Dan di dalam hadist juga disebutkan bahwa guru memiliki banyak keutamaan:

"Sesungguhnya Allah, para malaikat dan semua makhluk yang ada di langit dan di bumi, sampai semut yang ada di liangnya dan juga ikan besar, semuanya bershalawat kepada mu'alim (orang yang berilmu dan mengajarkannya) yang mengajarkan kebaikan kepada manusia." (HR Tirmidzi)

Dalam Islam, guru mendapat posisi dan perlakuan mulia, karena posisi sebagai orang berilmu dan mengajarkan ilmu serta karena posisi strategisnya sebagai salah satu pilar pewujud generasi tangguh yang berkarakter kuat, mampu sebagai problem solver dan memiliki skill dalam kehidupan.

Sejarah telah mencatat bahwa guru dalam naungan Khilafah mendapatkan penghargaan yang tinggi, berupa pemberian gaji yang melampaui kebutuhannya. Imam Ad Damsyiqi telah menceritakan sebuah riwayat dari Al Wadliyah bin Atha yang menyatakan bahwa di kota Madinah ada  tiga orang guru yang mengajar anak-anak. Khalifah Umar bin Khatthab memberikan gaji pada mereka masing-masing sebesar 15 dinar (1 dinar = 4,25 gram emas). Jika dikalkulasikan ke dalam rupiah, artinya gaji guru sekitar Rp. 30.000.000, tentunya ini tidak memandang status guru tersebut PNS ataupun honorer, apalagi tersertifikasi atau tidak, yang pasti profesinya guru. Tidak heran di masa kekhilafahan kita jumpai banyak generasi cerdas dan shalih. Selain itu, berbagai fasilitas pendukung pendidikan dapat dinikmati tanpa beban biaya yang besar. Dan tanpa ketergantungan pada asing yang merusak pendidikan bangsa.

Bagaimana mungkin seorang guru memiliki gaji sebesar itu? Orang awam pasti berpikir ini adalah mustahil. Dalam sistem demokrasi, setiap yang bermutu pasti mahal. Tapi tidak bagi sistem Islam yang menerapkan syariat Islam secara kaffah, hal tersebut terbukti selama 14 abad mampu menjamin kesejahteraan guru  dan murid.

Inilah Islam, ketika diterapkan secara kaffah maka rahmatnya akan dirasakan oleh seluruh makhluk. Selama masih diterapkannya sistem bobrok kapatalisme-sekulerisme, termasuk di dalamnya demokrasi, maka tidak akan pernah kita rasakan yang bermutu dan murah. Apalagi ingin mencapai kesejahteraan guru, itu adalah hal yang mustahil bagi guru.

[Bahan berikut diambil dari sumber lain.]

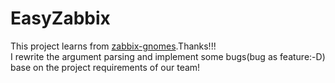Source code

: EasyZabbix
==========
This project learns from [zabbix-gnomes](https://github.com/q1x/zabbix-gnomes).Thanks!!!</br>
I rewrite the argument parsing and implement some bugs(bug as feature:-D) base on the project requirements of our team!
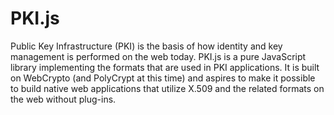 # PKI.js

Public Key Infrastructure (PKI) is the basis of how identity and key management is performed on the web today. PKI.js is a pure JavaScript library implementing the formats that are used in PKI applications. It is built on WebCrypto (and PolyCrypt at this time) and aspires to make it possible to build native web applications that utilize X.509 and the related formats on the web without plug-ins.
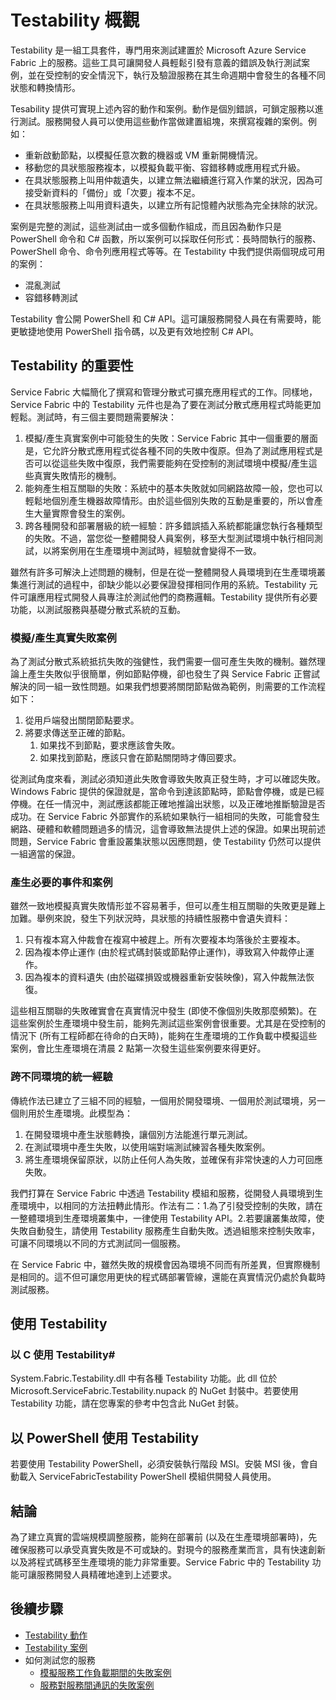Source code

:<properties
   pageTitle="Testability 概觀"
   description="本文說明 Microsoft Azure Service Fabric 中的 Testability 功能。"
   services="service-fabric"
   documentationCenter=".net"
   authors="rishirsinha"
   manager="timlt"
   editor=""/>

<tags
   ms.service="service-fabric"
   ms.devlang="dotnet"
   ms.topic="article"
   ms.tgt_pltfrm="NA"
   ms.workload="NA"
   ms.date="07/13/2015"
   ms.author="rsinha"/>

# Testability 概觀

Testability 是一組工具套件，專門用來測試建置於 Microsoft Azure Service Fabric 上的服務。這些工具可讓開發人員輕鬆引發有意義的錯誤及執行測試案例，並在受控制的安全情況下，執行及驗證服務在其生命週期中會發生的各種不同狀態和轉換情形。

Tesability 提供可實現上述內容的動作和案例。動作是個別錯誤，可鎖定服務以進行測試。服務開發人員可以使用這些動作當做建置組塊，來撰寫複雜的案例。例如：

  + 重新啟動節點，以模擬任意次數的機器或 VM 重新開機情況。
  + 移動您的具狀態服務複本，以模擬負載平衡、容錯移轉或應用程式升級。
  + 在具狀態服務上叫用仲裁遺失，以建立無法繼續進行寫入作業的狀況，因為可接受新資料的「備份」或「次要」複本不足。
  + 在具狀態服務上叫用資料遺失，以建立所有記憶體內狀態為完全抹除的狀況。

案例是完整的測試，這些測試由一或多個動作組成，而且因為動作只是 PowerShell 命令和 C# 函數，所以案例可以採取任何形式：長時間執行的服務、PowerShell 命令、命令列應用程式等等。在 Testability 中我們提供兩個現成可用的案例：

  + 混亂測試
  + 容錯移轉測試

Testability 會公開 PowerShell 和 C# API。這可讓服務開發人員在有需要時，能更敏捷地使用 PowerShell 指令碼，以及更有效地控制 C# API。

## Testability 的重要性

Service Fabric 大幅簡化了撰寫和管理分散式可擴充應用程式的工作。同樣地，Service Fabric 中的 Testability 元件也是為了要在測試分散式應用程式時能更加輕鬆。測試時，有三個主要問題需要解決：

1. 模擬/產生真實案例中可能發生的失敗：Service Fabric 其中一個重要的層面是，它允許分散式應用程式從各種不同的失敗中復原。但為了測試應用程式是否可以從這些失敗中復原，我們需要能夠在受控制的測試環境中模擬/產生這些真實失敗情形的機制。
2. 能夠產生相互關聯的失敗：系統中的基本失敗就如同網路故障一般，您也可以輕鬆地個別產生機器故障情形。由於這些個別失敗的互動是重要的，所以會產生大量實際會發生的案例。
3. 跨各種開發和部署層級的統一經驗：許多錯誤插入系統都能讓您執行各種類型的失敗。不過，當您從一整體開發人員案例，移至大型測試環境中執行相同測試，以將案例用在生產環境中測試時，經驗就會變得不一致。

雖然有許多可解決上述問題的機制，但是在從一整體開發人員環境到在生產環境叢集進行測試的過程中，卻缺少能以必要保證發揮相同作用的系統。Testability 元件可讓應用程式開發人員專注於測試他們的商務邏輯。Testability 提供所有必要功能，以測試服務與基礎分散式系統的互動。

### 模擬/產生真實失敗案例
為了測試分散式系統抵抗失敗的強健性，我們需要一個可產生失敗的機制。雖然理論上產生失敗似乎很簡單，例如節點停機，卻也發生了與 Service Fabric 正嘗試解決的同一組一致性問題。如果我們想要將關閉節點做為範例，則需要的工作流程如下：

1. 從用戶端發出關閉節點要求。
2. 將要求傳送至正確的節點。
	1. 如果找不到節點，要求應該會失敗。
	2. 如果找到節點，應該只會在節點關閉時才傳回要求。

從測試角度來看，測試必須知道此失敗會導致失敗真正發生時，才可以確認失敗。Windows Fabric 提供的保證就是，當命令到達該節點時，節點會停機，或是已經停機。在任一情況中，測試應該都能正確地推論出狀態，以及正確地推斷驗證是否成功。在 Service Fabric 外部實作的系統如果執行一組相同的失敗，可能會發生網路、硬體和軟體問題過多的情況，這會導致無法提供上述的保證。如果出現前述問題，Service Fabric 會重設叢集狀態以因應問題，使 Testability 仍然可以提供一組適當的保證。

### 產生必要的事件和案例
雖然一致地模擬真實失敗情形並不容易著手，但可以產生相互關聯的失敗更是難上加難。舉例來說，發生下列狀況時，具狀態的持續性服務中會遺失資料：

1. 只有複本寫入仲裁會在複寫中被趕上。所有次要複本均落後於主要複本。
2. 因為複本停止運作 (由於程式碼封裝或節點停止運作)，導致寫入仲裁停止運作。
3. 因為複本的資料遺失 (由於磁碟損毀或機器重新安裝映像)，寫入仲裁無法恢復。

這些相互關聯的失敗確實會在真實情況中發生 (即使不像個別失敗那麼頻繁)。在這些案例於生產環境中發生前，能夠先測試這些案例會很重要。尤其是在受控制的情況下 (所有工程師都在待命的白天時)，能夠在生產環境的工作負載中模擬這些案例，會比生產環境在清晨 2 點第一次發生這些案例要來得更好。

### 跨不同環境的統一經驗
傳統作法已建立了三組不同的經驗，一個用於開發環境、一個用於測試環境，另一個則用於生產環境。此模型為：

1. 在開發環境中產生狀態轉換，讓個別方法能進行單元測試。
2. 在測試環境中產生失敗，以使用端對端測試練習各種失敗案例。
3. 將生產環境保留原狀，以防止任何人為失敗，並確保有非常快速的人力可回應失敗。

我們打算在 Service Fabric 中透過 Testability 模組和服務，從開發人員環境到生產環境中，以相同的方法扭轉此情形。作法有二：1.為了引發受控制的失敗，請在一整體環境到生產環境叢集中，一律使用 Testability API。2.若要讓叢集故障，使失敗自動發生，請使用 Testability 服務產生自動失敗。透過組態來控制失敗率，可讓不同環境以不同的方式測試同一個服務。

在 Service Fabric 中，雖然失敗的規模會因為環境不同而有所差異，但實際機制是相同的。這不但可讓您用更快的程式碼部署管線，還能在真實情況仍處於負載時測試服務。

## 使用 Testability
### 以 C 使用 Testability# 
System.Fabric.Testability.dll 中有各種 Testability 功能。此 dll 位於 Microsoft.ServiceFabric.Testability.nupack 的 NuGet 封裝中。若要使用 Testability 功能，請在您專案的參考中包含此 NuGet 封裝。

## 以 PowerShell 使用 Testability
若要使用 Testability PowerShell，必須安裝執行階段 MSI。安裝 MSI 後，會自動載入 ServiceFabricTestability PowerShell 模組供開發人員使用。

## 結論
為了建立真實的雲端規模調整服務，能夠在部署前 (以及在生產環境部署時)，先確保服務可以承受真實失敗是不可或缺的。對現今的服務產業而言，具有快速創新以及將程式碼移至生產環境的能力非常重要。Service Fabric 中的 Testability 功能可讓服務開發人員精確地達到上述要求。

## 後續步驟

- [Testability 動作](service-fabric-testability-actions.md)
- [Testability 案例](service-fabric-testability-actions.md)
- 如何測試您的服務
	- [模擬服務工作負載期間的失敗案例](service-fabric-testability-workload-tests.md)
   - [服務對服務間通訊的失敗案例](service-fabric-testability-scenarios-service-communication.md)

 

<!---HONumber=August15_HO6-->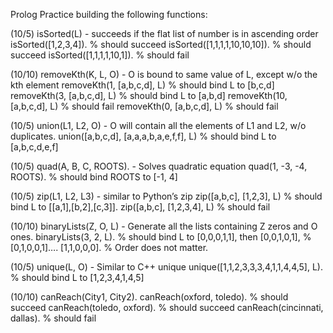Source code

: Prolog Practice building the following functions:
 
(10/5) isSorted(L) - succeeds if the flat list of number is in ascending order
isSorted([1,2,3,4]).		% should succeed
isSorted([1,1,1,1,10,10,10]).	% should succeed
isSorted([1,1,1,1,10,1]).		% should fail

(10/10) removeKth(K, L, O)  - O is bound to same value of L, except w/o the kth element 
removeKth(1, [a,b,c,d], L)		% should  bind L to [b,c,d]
removeKth(3, [a,b,c,d], L)		% should  bind L to [a,b,d]
removeKth(10, [a,b,c,d], L)	% should  fail
removeKth(0, [a,b,c,d], L)		% should  fail

(10/5) union(L1, L2, O) - O will contain all the elements of L1 and L2, w/o duplicates.
union([a,b,c,d], [a,a,a,b,a,e,f,f], L)	% should  bind L to [a,b,c,d,e,f]

(10/5) quad(A, B, C, ROOTS). - Solves quadratic equation
quad(1, -3, -4, ROOTS).		% should bind ROOTS to [-1, 4]

(10/5) zip(L1, L2, L3) - similar to Python’s zip
zip([a,b,c], [1,2,3], L)		% should bind L to [[a,1],[b,2],[c,3]].
zip([a,b,c], [1,2,3,4], L)		% should fail

(10/10) binaryLists(Z, O, L) - Generate all the lists containing Z zeros and O ones.
binaryLists(3, 2, L).		% should bind L to [0,0,0,1,1], then [0,0,1,0,1],
				% [0,1,0,0,1]…. [1,1,0,0,0]. 
				% Order does not matter.
        
(10/5) unique(L, O) - Similar to C++ unique
unique([1,1,2,3,3,3,4,1,1,4,4,5], L).	% should bind L to [1,2,3,4,1,4,5]

(10/10) canReach(City1, City2).
canReach(oxford, toledo).		% should succeed
canReach(toledo, oxford).		% should succeed
canReach(cincinnati, dallas).	% should fail

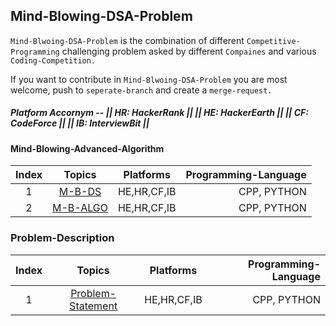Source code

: ## Mind-Blowing-DSA-Problem

`Mind-Blwoing-DSA-Problem` is the combination of different `Competitive-Programming` challenging
problem asked by different `Compaines` and various `Coding-Competition.`

If you want to contribute in `Mind-Blwoing-DSA-Problem` you are most welcome, push to `seperate-branch` and create a `merge-request.`

##### Platform Accornym -- || HR: HackerRank || || HE: HackerEarth || || CF: CodeForce || || IB: InterviewBit ||

#### Mind-Blowing-Advanced-Algorithm
| Index | Topics       | Platforms           |  Programming-Language |
|:---:|:-------------:|:-------------:|-------------:|
| 1 | [M-B-DS](../DS-Problem) | HE,HR,CF,IB | CPP, PYTHON |
| 2 | [M-B-ALGO](../Algo-Problem) | HE,HR,CF,IB | CPP, PYTHON |


### Problem-Description

| Index | Topics       | Platforms           |  Programming-Language |
|:---:|:-------------:|:-------------:|-------------:|
| 1 | [Problem-Statement](DP) | HE,HR,CF,IB | CPP, PYTHON |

Perhatian para kepala negara kaum Muslimin (Khalifah) bukan hanya tertuju pada gaji para pendidik, sarana dan prasarana untuk menunjang profesionalitas guru juga disediakan secara cuma-cuma. Jelas terbayang, guru akan fokus menjalankan tugasnya sebagai pendidik dan pencetak sumber daya manusia berkualitas yang dibutuhkan negara untuk membangun peradaban yang agung dan mulia.

Hanya sistem pendidikan Islam yang memiliki kebijakan terbaik atas guru, mengingat posisi strategisnya sebagai pencetak generasi masa depan yang tangguh.